Unadjusted ICU mortality was significantly lower in the tele-ICU group, compared with the preintervention group (10.7% vs. 8.6%). When adjusted for acuity, locus of care, physiologic parameters, laboratory values, and time trend, the odds ratio was 0.37. Hospital mortality also was reduced with tele-ICU (13.6% vs. 11.8%). The unadjusted difference was not statistically significant, but hospital mortality was significantly lower with tele-ICU after adjustment for acuity, locus of care, physiological parameters, laboratory values, and time trend, with an odds ratio of 0.40.
Both ICU and hospital mean lengths of stay were significantly lower with tele-ICU. The intervention group had a mean hospital stay of 9.8 days, compared with 13.3 days in the preintervention group. After adjustment for acuity, time trends, physiologic parameters, laboratory values, and locus of care, the hazard ratio was 1.44. For ICU stay, the mean was 4.5 days in the tele-ICU group vs. 6.4 days in the preintervention group. After adjustment for all of the previously listed factors, that hazard ratio was 1.26. Results for medical, surgical, and cardiovascular ICUs were similar, Dr. Lilly said.

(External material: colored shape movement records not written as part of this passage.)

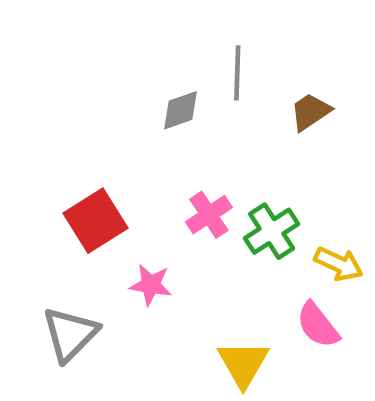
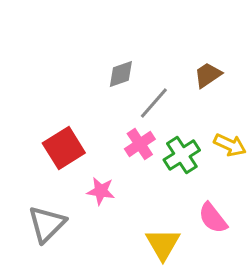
gray line: (237, 73) -> (154, 103), moved, turned 39
yellow arrow: (339, 264) -> (230, 145), moved

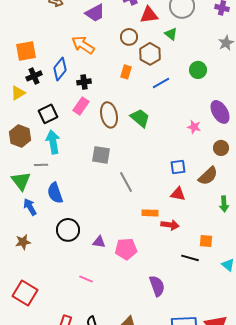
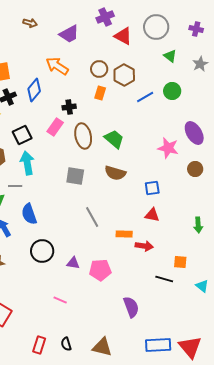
red triangle: (149, 15) -> (123, 36), turned 36
green triangle: (171, 34) -> (170, 56), moved
brown circle: (129, 37) -> (99, 69), moved
black cross: (84, 82) -> (69, 107), moved
blue line: (161, 83) -> (145, 97), moved
pink star: (194, 127) -> (168, 148), size x1.5
brown semicircle: (208, 176) -> (115, 173), moved, turned 60
gray line: (126, 182) -> (92, 217), moved

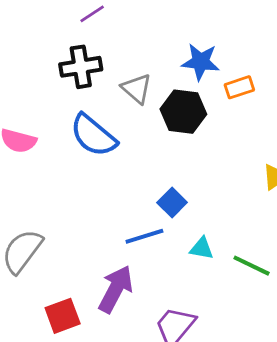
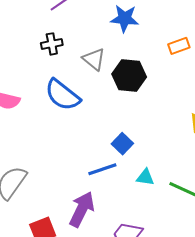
blue star: (200, 62) -> (125, 18), moved
black cross: (81, 67) -> (52, 44), size x0.7
orange rectangle: (239, 87) -> (179, 46), moved

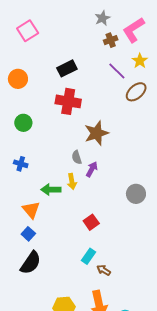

To understand how tele-ICU team activities affected care processes and to evaluate the degree to which the association of the intervention with changes in mortality could be attributed to these changes in process, another analysis examined adherence to best practices, incidence of common ICU complications, intensivist involvement for cases admitted during nighttime hours, responses to alerts, and ICU type.
The tele-ICU intervention was associated with significantly better adherence to deep vein thrombosis prevention best practices and cardiovascular protection best practices, as well as lower rates of catheter-related bloodstream infection and ventilator-associated pneumonia. These factors also were associated with significantly lower ICU and hospital mortality. The proportion of the tele-ICU association with lower mortality that could be attributed to adherence to these best practices and complication measures was estimated to be 25% for hospital mortality and 30% for ICU mortality.

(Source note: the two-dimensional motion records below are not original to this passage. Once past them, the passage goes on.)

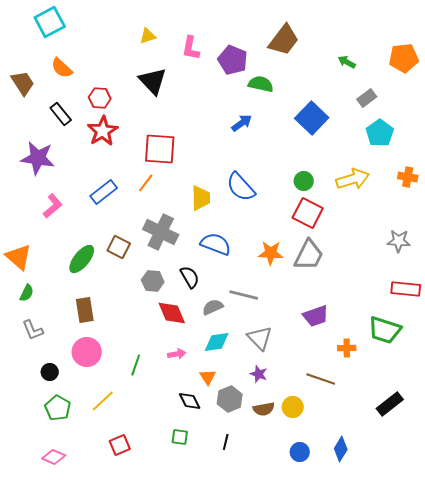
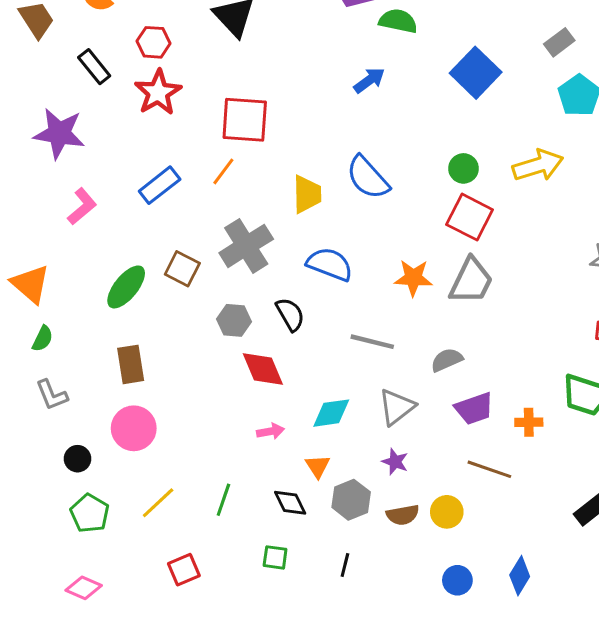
gray cross: (161, 232) -> (246, 246), turned 32
gray semicircle: (213, 307) -> (447, 360), moved
purple trapezoid: (316, 316) -> (474, 409), moved
gray triangle: (260, 338) -> (397, 407), turned 36
green line: (136, 365) -> (223, 500), moved

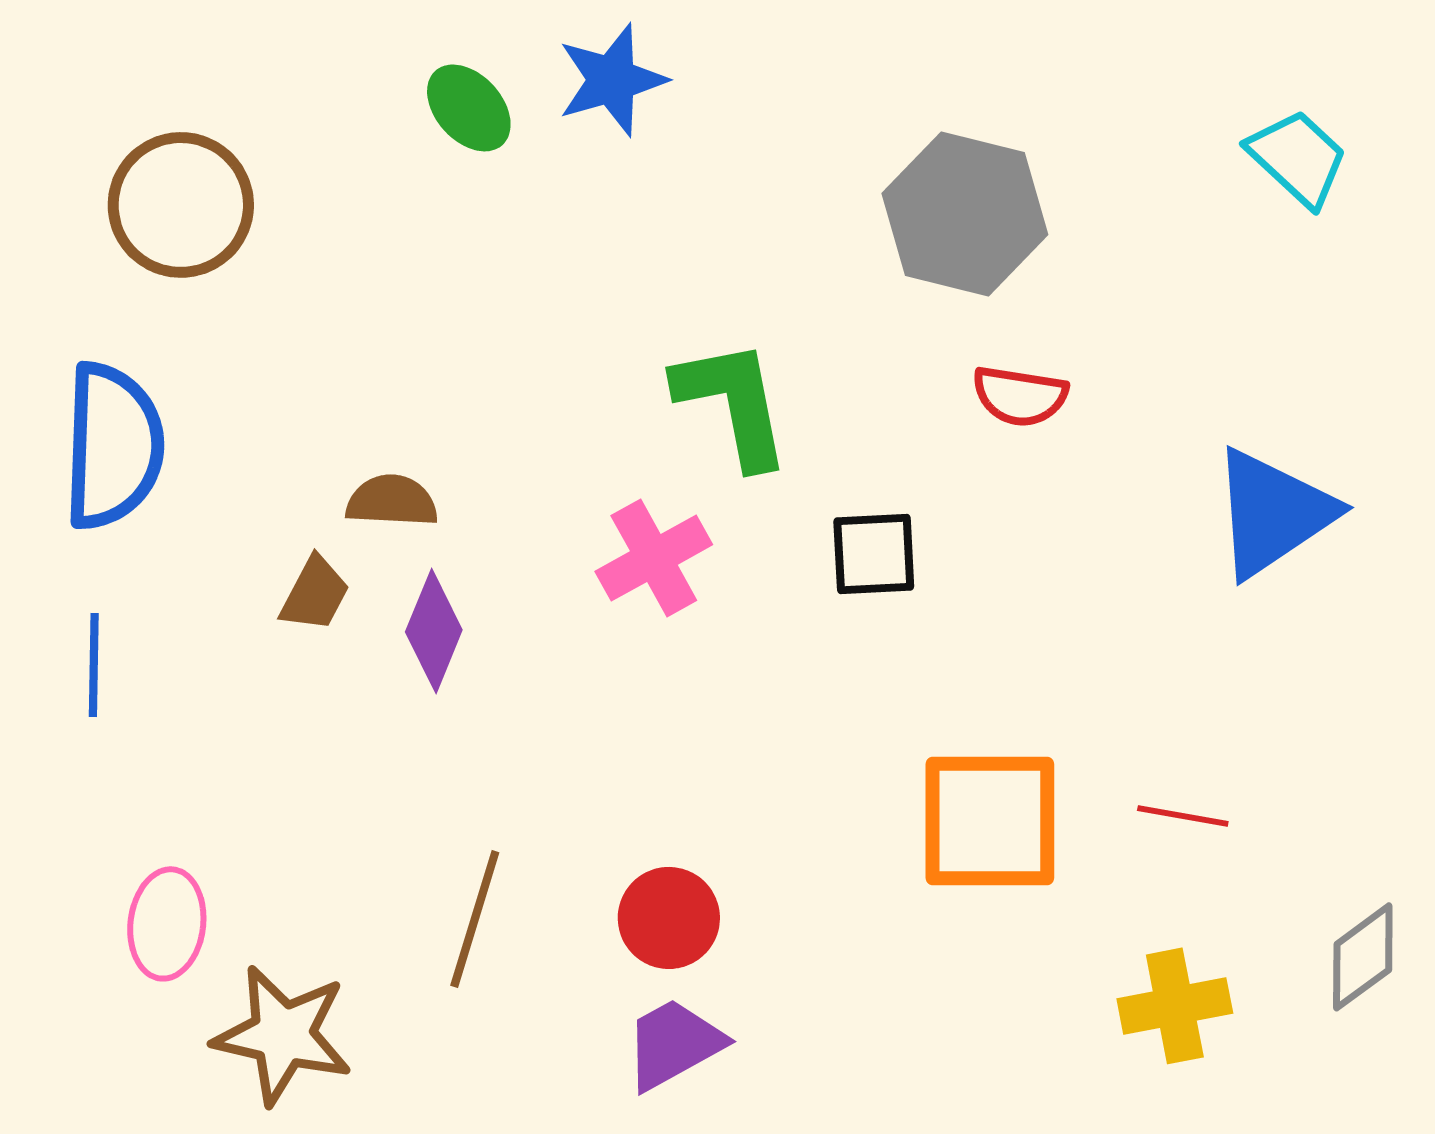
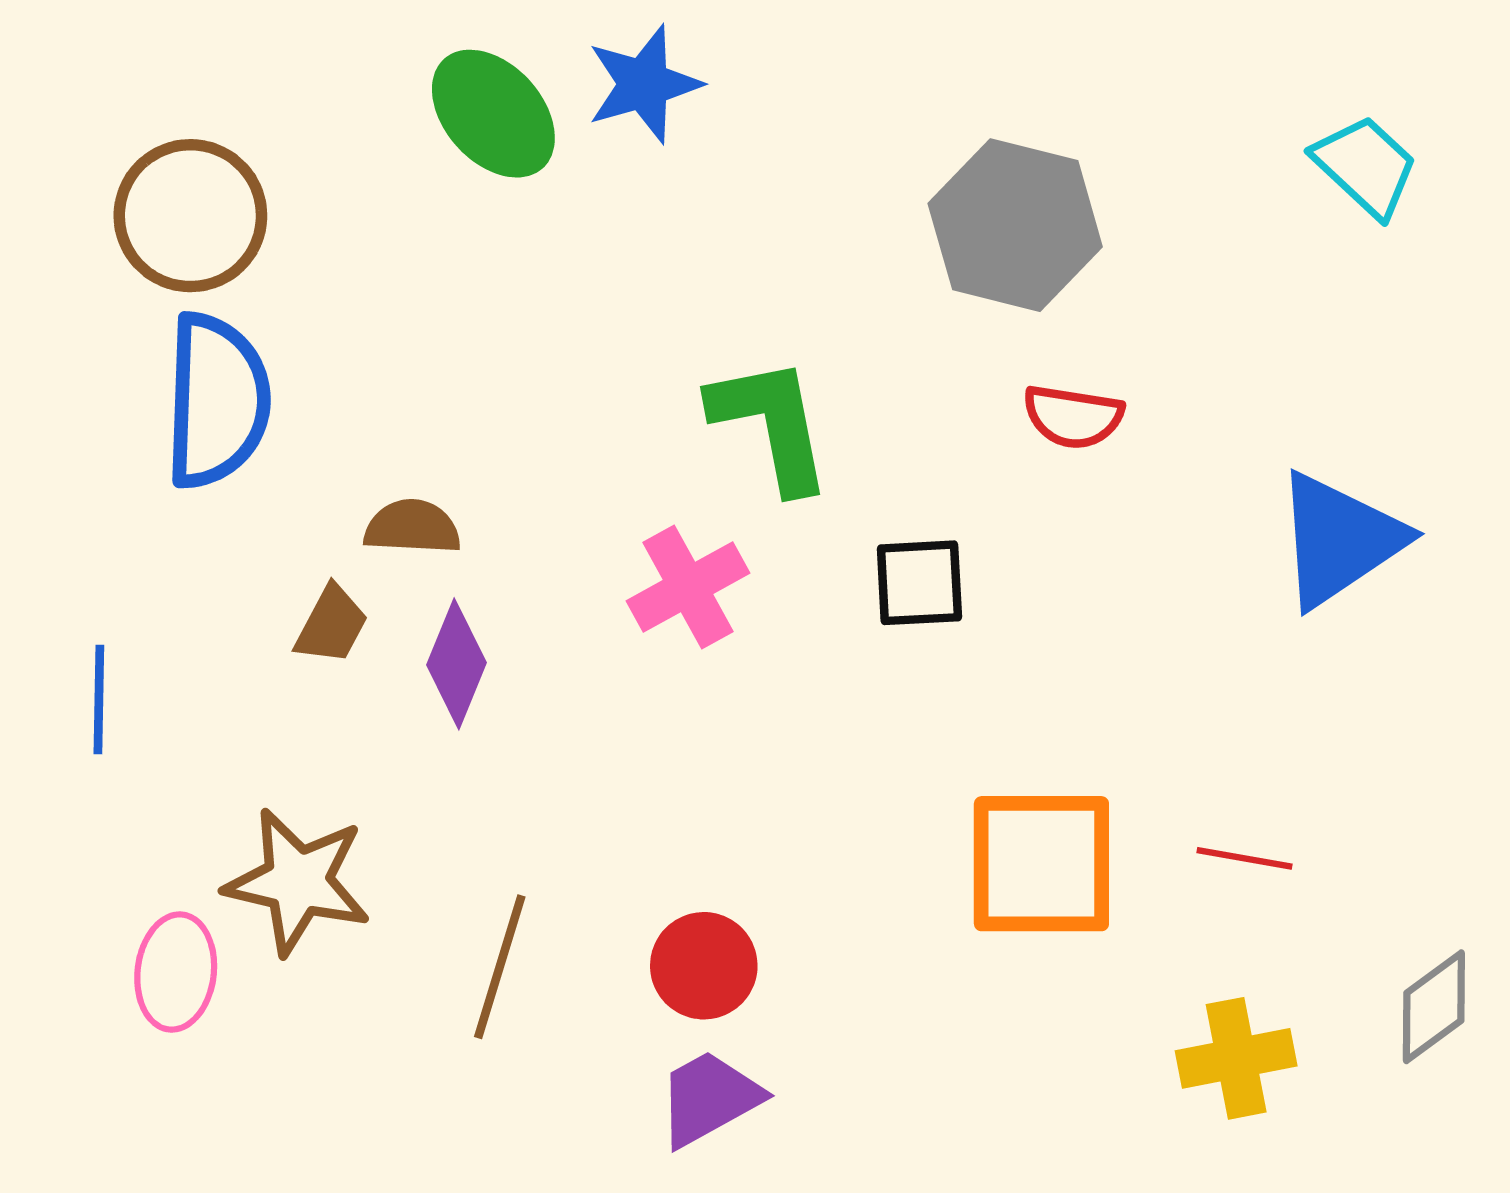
green ellipse: (469, 108) -> (493, 114), size x1.4
blue semicircle: (113, 446) -> (217, 401), moved
brown star: (283, 1035) -> (298, 882), moved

"This suggests that there are benefits of a tele-ICU intervention beyond what is provided by daytime bedside intensivist staffing and traditional approaches to quality improvement such as the process changes presented," Dr. Lilly commented.
"These findings suggest that critical care programs that implement processes that increase adherence to best practice, lower rates of complications, shorten response times to alerts and alarms, and support early intensivist case involvement will provide better care at a lower cost. ... Our study suggests that the introduction of a tele-ICU program that collaborates with and supports bedside clinicians is one way to accomplish these aims."

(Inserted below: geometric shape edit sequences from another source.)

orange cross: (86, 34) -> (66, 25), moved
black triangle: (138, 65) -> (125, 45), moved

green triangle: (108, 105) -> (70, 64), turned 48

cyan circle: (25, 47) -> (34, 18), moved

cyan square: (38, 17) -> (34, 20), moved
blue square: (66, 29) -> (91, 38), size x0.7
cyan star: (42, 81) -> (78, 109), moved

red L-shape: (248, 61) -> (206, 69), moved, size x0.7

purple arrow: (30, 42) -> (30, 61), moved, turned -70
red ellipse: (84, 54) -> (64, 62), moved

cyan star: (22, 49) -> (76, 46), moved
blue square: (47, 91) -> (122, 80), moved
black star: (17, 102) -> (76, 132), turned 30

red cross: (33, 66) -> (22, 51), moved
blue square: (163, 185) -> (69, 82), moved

All study authors reported having no conflicts of interest.
FROM AN INTERNATIONAL CONFERENCE OF THE AMERICAN THORACIC SOCIETY
Major Finding: Unadjusted ICU mortality was significantly lower in the tele-ICU group, compared with the preintervention group (10.7% vs. 8.6%). Hospital mortality also was reduced with tele-ICU (13.6% vs. 11.8%). Both ICU and hospital mean length of stay were significantly shorter with tele-ICU (hospital stay, 9.8 days vs. 13.3 days; ICU stay, 4.5 vs. 6.4 days).
Data Source: Prospective clinical practice study of 6,290 adult patients admitted over 2 years to seven ICUs in an academic medical center.
Disclosures: All study authors reported having no conflicts of interest.